Qi charge transmitter

I found out that I need more chargers than my Ikea lamp with Qi charger.  I planned to try how well less expensive Qi chargers work, so I bought  AUDEW Q5 Universal Qi Wireless Charger Charging Pad Transmitter. Banggood sells that at cheap price less than 4 Euros. So it is really cheap, and hopefully works well. Here is picture of AUDEW Q5 Universal Qi Wireless Charger Charging Pad Transmitter.

When I connected the charger bad to smart phone USB power supply, I got it working well. The phone charged well, although the pad seems to be pretty sensitive to where in it you put your phone (put it to slightly off the center and it does to charge).

Specification:
Color: Black, White, Blue, Red, Green, Yellow, Orange
Input: DC5V, 1500mA
Output: 5V, 1A max
Size: Approx. 6.9×6.9x1cm/ 2.72×2.72×0.39″
Wireless charger for smartphones under the QI-standard.
Easy to charge your phone without cables, just put your phone on the charging plate.

 

Operation: Indication LED is red when there is nothing to charge

It turns blue when you have the receiver placed on top pf the charger (does not matter if it is connected to smart phone or not)

This Qi-charger worked well. The build quality seems to be OK. It doesn’t get very hot. Charging was somewhat sensitive to location (I think somewhat more sensitive than Qi charger in IKEA lamp). The charger worked when the phone is placed on the pad or is few millimeters up from it.

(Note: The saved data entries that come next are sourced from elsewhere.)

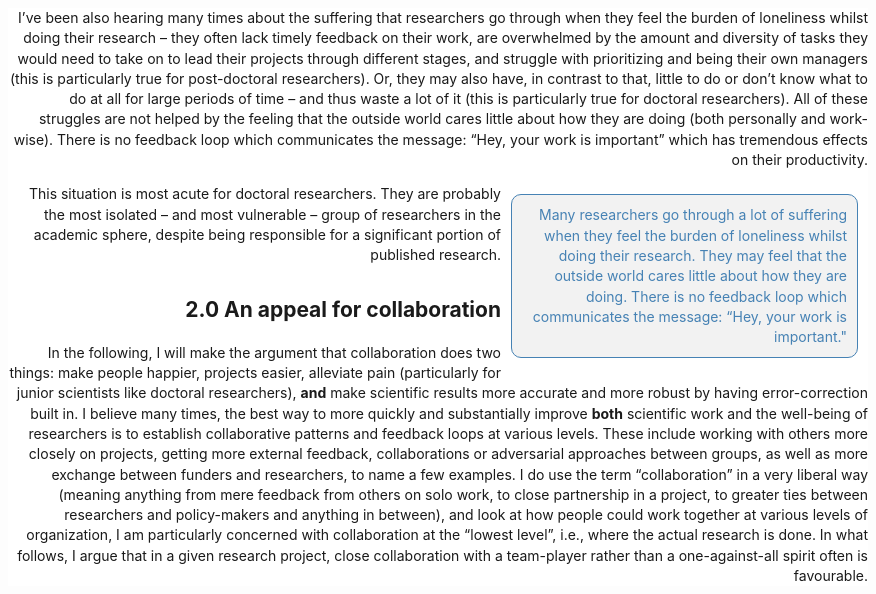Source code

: I’ve been also hearing many times about the suffering that researchers go through when they feel the burden of loneliness whilst doing their research – they often lack timely feedback on their work,  are overwhelmed by the amount and diversity of tasks they would need to take on to lead their projects through different stages, and struggle with prioritizing and being their own managers (this is particularly true for post-doctoral researchers). Or, they may also have, in contrast to that, little to do or don’t know what to do at all for large periods of time – and thus waste a lot of it (this is particularly true for doctoral researchers). All of these struggles are not helped by the feeling that the outside world cares little about how they are doing (both personally and work-wise). There is no feedback loop which communicates the message: “Hey, your work is important” which has tremendous effects on their productivity. 

<html align="right" lang="en">
  <head>
    <meta charset="UTF-8" />
    <meta name="viewport" content="width=device-width, initial-scale=1.0" />
    <title>Page Title</title>
    <style>
      /* Whatever that is inside this <style> tag is all styling for your markup / content structure.
      /* The . with the boxed represents that it is a class */
      .boxed2 {
        background: #F2F2F2;
        color: #4682B4;
        border: 1px solid #4682B4;
        margin: 10px;
        width: 325px;
        padding: 10px;
        border-radius: 10px;
        align-self: right;
        float: right;
      }
    </style>
  </head>
  <body>
    <!-- This is the markup of your box, in simpler terms the content structure. -->
    <div class="boxed2"  >
    Many researchers go through a lot of suffering when they feel the burden of loneliness whilst doing their research. They may feel that the outside world cares little about how they are doing. There is no feedback loop which communicates the message: “Hey, your work is important."
    </div>
  </body>
</html>

This situation is most acute for doctoral researchers. They are probably the most isolated – and most vulnerable – group of researchers in the academic sphere, despite being responsible for a significant portion of published research. 

## 2.0 An appeal for collaboration <a name="collaboration"></a>
In the following, I will make the argument that collaboration does two things: make people happier, projects easier, alleviate pain (particularly for junior scientists like doctoral researchers), **and** make scientific results more accurate and more robust by having error-correction built in. I believe many times, the best way to more quickly and substantially improve **both** scientific work and the well-being of researchers is to establish collaborative patterns and feedback loops at various levels. These include working with others more closely on projects, getting more external feedback, collaborations or adversarial approaches between groups, as well as more exchange between funders and researchers, to name a few examples. 
I do use the term “collaboration” in a very liberal way (meaning anything from mere feedback from others on solo work, to close partnership in a project, to greater ties between researchers and policy-makers and anything in between), and look at how people could work together at various levels of organization, I am particularly concerned with collaboration at the “lowest level”, i.e., where the actual research is done. In what follows, I argue that in a given research project, close collaboration with a team-player rather than a one-against-all spirit often is favourable.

It charger my smart phone well (approximately at the same speed as the original USB charger that came with the phone. My smart phone too around 600 mA charging current like it took from the original charger. So the charging speed should be pretty much the same as with original charger.

Notes on testing:  In the first tests I had some problems that charger for some reason starts to charge, then stops after some time and continues again. After some investigation I found out that the the charger pad needs 1500 mA at 5V, but the USB chargers I tried with it supplied less power (one had maximum 700 mA and other 1000 mA).  When I replaced the USB charger with a model that promises to give put 2.1A 5V, the charger worked well all the time when the smart phone was nicely placed on the correct location. Not phone gets constantly charged.

Other minor issues that I found out is that after some days of used I noticed that the charger starts to make some faint noise when it charging the phone. In the office or normal daytime at home that is not an issue, but when it is next to the bed I could hear some noise on quiet room (compared to Qi charger in IKEA lamp it makes considerably more noise).

I was wondering what is the efficiency of the wireless Qi charger system. So I had to test it. I did test with two USB charge meters: one connected to power input of that Qi charger pad and other placed between the Qi receiver and smart phone. I found that the USB charger and and receiver combination had around 65-70% efficiency. This means that around one third of the power is lost in the wireless charging process. The efficiency is around the same range as with other Qi chargers, for details on that check Qi wireless power efficiency presentation.

Even with some of those minor issues, I would say this is very good value for money. The other Qi chargers I have seen cost several times more. This is the cheapest Qi charger pad I know and it does what it promises to do well.

 

1 Comment

  1. Tomi Engdahl says:

    Playing about with a couple of QI inductive chargers and receiver.
    https://www.youtube.com/watch?v=p-so2Pm7lWI

    I was wondering how efficiently the inductive phone chargers worked, so I got a couple of modules off ebay and a receiver plate to take to bits. They do seem to communicate with each other, rather than just pumping current into any coil that comes near.
    The transmitters seemed to use what appeared to be a microcontroller controlling an H-bridge driver that then drove the coil via a paralleled cluster of capacitors. The receiver had a modest amount of circuitry in it with what appears to be a dedicated QI receiver chip, possibly by Texas Instruments.
    Efficiency was 50% at best and got MUCH worse as the coils were parted.

    Both the transmit and receive coils are both backed by a layer of ferrite material. In the case of the transmitter it was a hard ferrite disk and on the receiver it was a thin brittle layer sandwiched between two layers of plastic and with the coil stuck to the front.